I'm trying to figure out if I want to get a second one to use as a file server. The device itself is $89 and can hold 1 TB of data on a 5,400 RPM hard drive (yes, slow, but cheap).

 

[Mr. Heckles]

According to Apple, if you have iCloud Photos turned off, there will be no scanning done on your phone.

What I don’t get, what criminal would have iCloud photos on after hearing this?

 

[Michael Scrip]

What I don’t get, what criminal would have iCloud photos on after hearing this?

Maybe that's the point!

All this nonsense just to get criminals to stop storing illegal CSAM images in Apple's iCloud data centers.

You know Apple doesn't want that crap in there. No company does.

So they pull this stunt and then all the criminals will go to the Dark Web... where they belong!

 

[jdoll021]

Does anyone think it’s possible that we might be able to learn more, or even disable the scanning, with a jail broken iOS 15? I might be willing to take a stab at jail breaking my phone if that’s the case.

 

[nickdalzell1]

If it's anything like rooting an Android today, it's going to be quite limited. I do know when iOS 7 came out there was not even a jailbreak method that would bring skeuomorphism back. Rooting on Android you could do anything back when the newest version was 2.3 (God, I miss CyanogenMod 7.1!) but today all a custom ROM does is maybe give your 'unsupported' phone a later version of Android, and possibly remove some apps or Google apps. Xposed was killed off long ago so any form of real true customization is dead, and I wouldn't be surprised if half the stuff I did when I jailbroke iPhones such as the 3GS wouldn't even be possible today.

 

[Lowhangers]

I'm planning on switching from Apple because of the recent news especially as I read more from the experts analyzing this. I think it's finding a system that works for you. For me I would be fine with using an Android phone such as a Pixel but using as many non-Google apps as possible. A few examples:

Instead of YouTube use Newpipe.
Instead of Gmail, use ProtonMail or Tutanota.
Instead of Chrome, use Firefox.

But, if you're looking to really dive into more privacy focused you can run "degoogled" versions of Android such as GrapheneOS (https://grapheneos.org/) or CalyxOS (https://calyxos.org/).
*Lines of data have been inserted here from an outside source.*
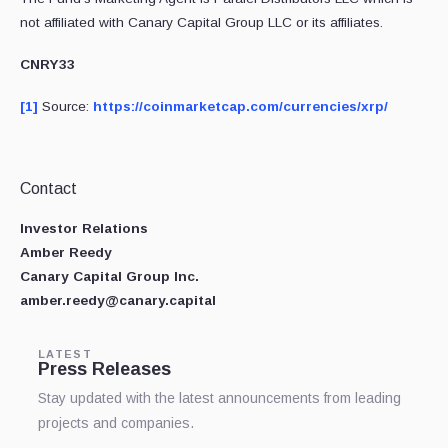
not affiliated with Canary Capital Group LLC or its affiliates.
CNRY33
[1]
Source:
https://coinmarketcap.com/currencies/xrp/
Contact
Investor Relations
Amber Reedy
Canary Capital Group Inc.
amber.reedy@canary.capital
LATEST
Press Releases
Stay updated with the latest announcements from leading
projects and companies.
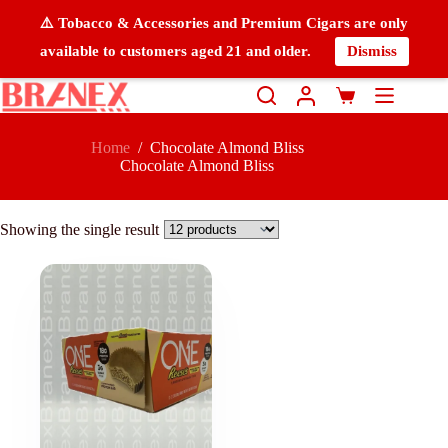
⚠️ Tobacco & Accessories and Premium Cigars are only
available to customers aged 21 and older.
Dismiss
Home
/
Chocolate Almond Bliss
Chocolate Almond Bliss
Showing the single result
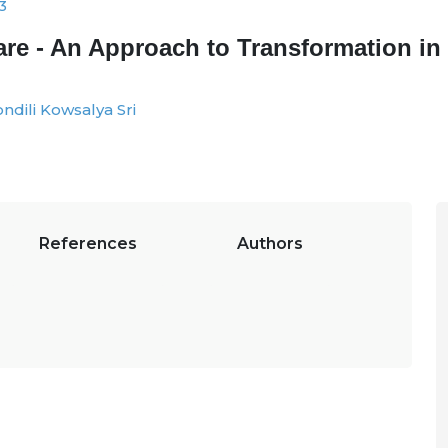
3
thcare - An Approach to Transformation 
ndili Kowsalya Sri
References
Authors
And if you want to go even further, you could use something like Cryptomator (https://cryptomator.org/) to encrypt your backups before you place them in any cloud hosting service.

Data is going to be collected regardless of which device you use and it depends on how many hoops you want to jump through. It's just finding what you're comfortable with and what you're willing to do for more privacy. It's a rabbit hole though so be careful.

I recommend Brave as an alternative to Chrome instead of Firefox. Firefox has this weird location crap built into it now. Creeped me out, that browser is a big mess. Brave is much more privacy focused.